C111 was the designation of the futuristic study displayed by Mercedes-Benz in September 1969 at the Frankfurt International Motor Show (IAA). The car broke new ground in terms of both engineering and design. Motor show visitors crowded around the sports car, marveling at its intriguing – as well as polarizing – design. Was this the worthy successor to the famous 300 SL Gullwing?
The car’s style, dynamic lines and classic gullwing doors promised just that to lovers of refined cars with the three-pointed star on the hood. In the spring of 1970, an even more elegantly clad C 111-II made its appearance at the Geneva Motor Show, prompting interested parties to send blank checks to Stuttgart to secure one of these cars for themselves. And this is the version you see here.

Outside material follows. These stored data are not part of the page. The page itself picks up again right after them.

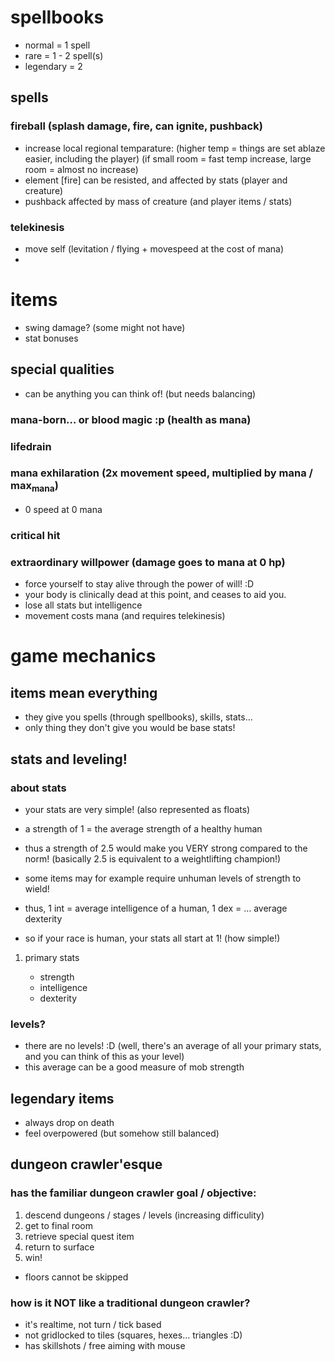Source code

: * spellbooks
- normal = 1 spell
- rare = 1 - 2 spell(s)
- legendary = 2
** spells
*** fireball (splash damage, fire, can ignite, pushback)
 - increase local regional temparature: 
   (higher temp = things are set ablaze easier, including the player)
   (if small room = fast temp increase, large room = almost no increase)
 - element [fire] can be resisted, and affected by stats (player and creature)
 - pushback affected by mass of creature (and player items / stats)
*** telekinesis
 - move self (levitation / flying + movespeed at the cost of mana)
 - 
   
* items
- swing damage? (some might not have)
- stat bonuses
** special qualities
- can be anything you can think of! (but needs balancing)
*** mana-born... or blood magic :p (health as mana)
*** lifedrain
*** mana exhilaration (2x movement speed, multiplied by mana / max_mana)
 - 0 speed at 0 mana
*** critical hit
*** extraordinary willpower (damage goes to mana at 0 hp)
  - force yourself to stay alive through the power of will! :D
  - your body is clinically dead at this point, and ceases to aid you.
  - lose all stats but intelligence
  - movement costs mana (and requires telekinesis)

* game mechanics
** items mean everything
 - they give you spells (through spellbooks), skills, stats... 
 - only thing they don't give you would be base stats!
** stats and leveling!
*** about stats
 - your stats are very simple! (also represented as floats)
 - a strength of 1 = the average strength of a healthy human
 - thus a strength of 2.5 would make you VERY strong compared to the norm! 
   (basically 2.5 is equivalent to a weightlifting champion!)
 - some items may for example require unhuman levels of strength to wield!

 - thus, 1 int = average intelligence of a human, 1 dex = ... average dexterity

 - so if your race is human, your stats all start at 1! (how simple!)

**** primary stats
 - strength
 - intelligence
 - dexterity
*** levels?
 - there are no levels! :D (well, there's an average of all your primary stats, and you
   can think of this as your level)
 - this average can be a good measure of mob strength
** legendary items
 - always drop on death
 - feel overpowered (but somehow still balanced)
** dungeon crawler'esque
*** has the familiar dungeon crawler goal / objective:
 1. descend dungeons / stages / levels (increasing difficulity)
 2. get to final room
 3. retrieve special quest item
 4. return to surface
 5. win!

 - floors cannot be skipped

*** how is it NOT like a traditional dungeon crawler?
 - it's realtime, not turn / tick based
 - not gridlocked to tiles (squares, hexes... triangles :D)
 - has skillshots / free aiming with mouse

However, it had never been planned to produce the new Gullwing, and the C 111 was not to appear in showrooms. The coupe may have looked like the systematic further development of the Sport Light models from the 1950s, but it was not a design study for a new SL: it was to serve as a purely experimental car.
Mercedes-Benz wanted to test glass-fiber-reinforced plastics as bodywork material. Those were – and still are – few and far between. The coupe’s lightweight skin, opening up new possibilities in the aerodynamic design of sports cars, was bonded to a steel frame/floor unit.
The second revolutionary feature of the C 111 was hidden under its skin. The first experimental car of 1969 was powered not by a reciprocating-piston engine but by a Wankel – or rotary-piston - engine. At the time, many manufacturers were interested in Felix Wankel’s unconventional propulsion system. Mercedes-Benz, too, had been experimenting with Wankel engines since 1962. However, the Wankel engine was to be extensively road-tested before being fitted in production cars. The last Mercedes with a rotary-piston engine from this series was the the four rotor unit of this C 111-II in 1970.
The engine developed 350 hp and gave the car a top speed of 300 km/h. The C111 accelerated from standstill to 100 km/h in highly respectable 4.8 seconds. The development department of Mercedes-Benz eventually succeeded in solving the engineering-design problems involved in the rotary-piston principle, especially in engine mechanics, but the problem of the Wankel engine’s poor degree of efficiency, due to the elongated, variable combustion chambers of the rotary-piston principle, was not to be overcome with technical modifications. This problem was simply inherent in the design.
The C111 program was dormant until 1976, when Mercedes started using the cars again - this time fitted with Turbo Diesel engines. The C111 and the C112 follow-up broke several speed records for Turbo Diesel cars. But that, as they say, is another story.
The model you see here is a 1/43 by Märklin - part of a re-issue made in the 1990s. All of these were in silver, which kind of suits the car, though the original was in light orange. Also the wheels are different from the original Märklin Rak issues - these had generic “Superfast” type wheels. For this re-issue, the C111 received proper Mercedes alloys - though these were in fact not used on the original. But once again, they look the part.
The model has a few interesting features. The Gullwings open, naturally, as does the engine bay. And the headlights pop up - via a lever at the back of the car. You can see it poking out on the photo above. Pull it, they go pop. Push it, they go down. Weird - why so complicated?
And the headlights reveal Jewel headlights, like on all Märklin models. But this one has, count them six Jewels up front! I don’t think this has been bettered yet.
The interior is very simple though, and like most models of that time, the emphasis is more on play value than on accuracy.
There you have it - another amazing 1970s Concept Car and a great piece of Mercedes Benz design from way back when. Truly a shame these never made it to production.